Location is key to success in the Eagle Ford, with early entry into the play, accessing the play’s core for strong liquids and IP rates, and keeping costs low on the margins, said Rice. 

“I’ve heard people say that majors can’t be successful in the Eagle Ford, and that costs are a key predictor of success, and I’ve heard some say it’s IP or liquids weighting.”

However, Wood Mackenzie’s research findings support none of these claims individually. Instead, access to the play’s core, where IP rates and liquids weighting offer a good return, is critical. Here, the gas drive mechanism is available to keep IP rates up, while enough liquids exist.
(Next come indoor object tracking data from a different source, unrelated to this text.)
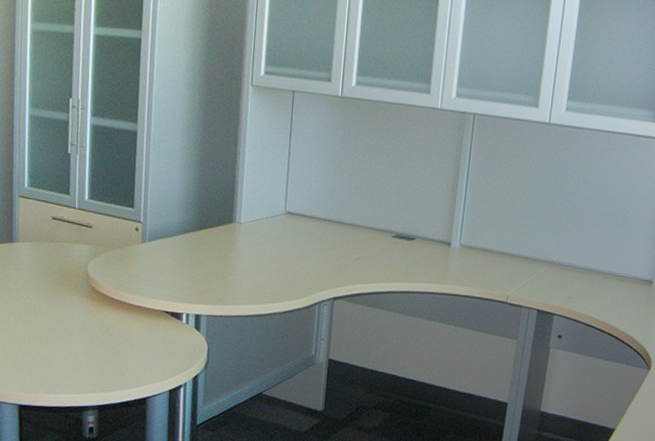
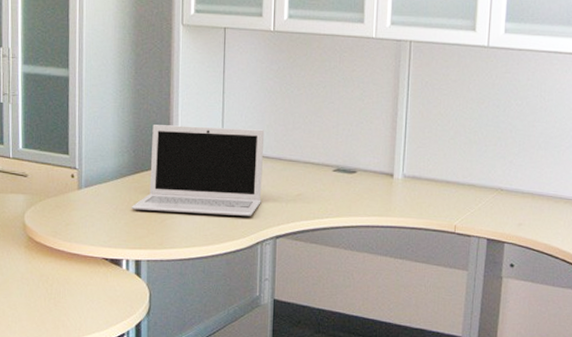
laptop: none [193,183,328,277] -> present [131,125,265,216]

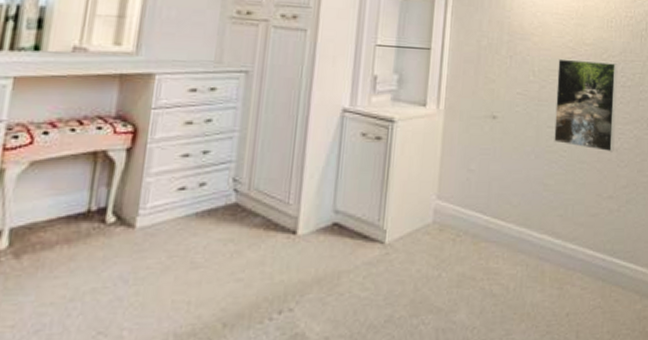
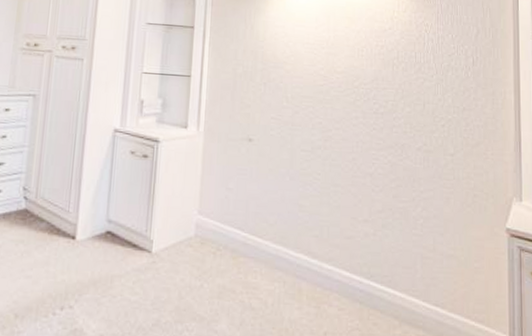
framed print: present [554,58,618,152] -> none [308,86,370,177]

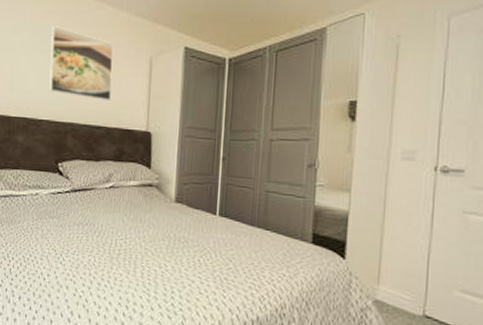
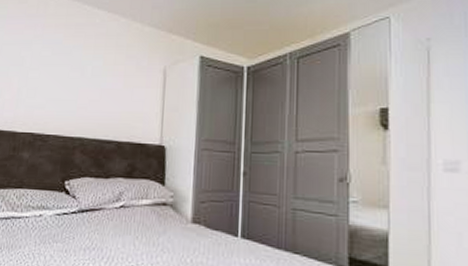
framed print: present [49,26,114,102] -> none [58,39,126,114]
This is true for large and small companies.

New Kid on Block Permian

Wood Mackenzie believes the Wolfcamp play in the Permian Basin is an elite shale play, and belongs in the same conversation as the Bakken and Marcellus plays, said Benjamin Shattuck, Wood Mackenzie Lower 48 Upstream analyst who focuses on the Permian.
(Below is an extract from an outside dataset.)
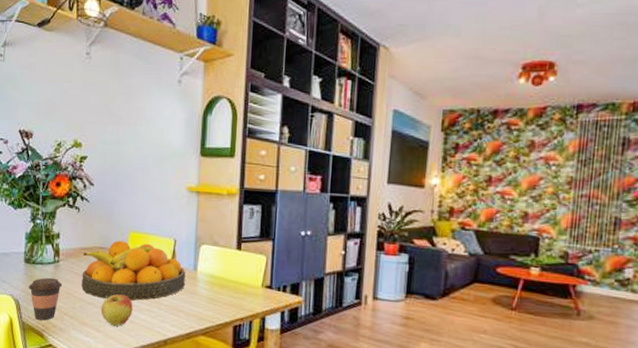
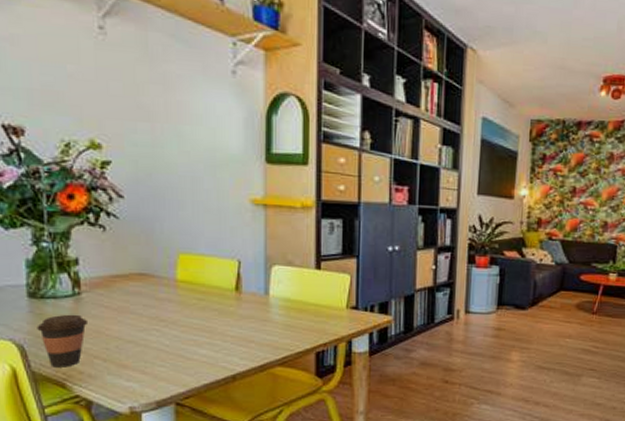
fruit bowl: present [81,240,186,301] -> none [115,264,254,335]
apple: present [101,294,133,326] -> none [145,328,189,365]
The oil-soaked Permian Basin, which has been producing for a century, is at the jumping off point for a long future of production, Shattuck said. The B bench of the Wolfcamp is the most prolific, while the A and C benches of the play are more marginal. Results are improving for A and C bench and will keep improving, but not enough to reach the production level seen in B. Rolling in A and C with B will increase per acre value from $9000 to between $17,000 and $18,000, but it’s not the same as multiplying the value by three.

Unlike the Eagle Ford – where location is key to success – companies who have at least five years of proprietary knowledge of the basin or more than 70 percent of onshore CAPEX focused on the Wolfcamp, tend to outperform their peers, Shattuck said. Operators are making strong headway in terms of increasing value on a per section basis and achieving cost savings, with the more than $115 billion in spending in Wood Mackenzie’s base case to rise as derisking continues. However, derisking of marginal benches won’t mean much through the end of the decade, as midstream and personnel constraints in the Permian will make it difficult for operators to expand operations.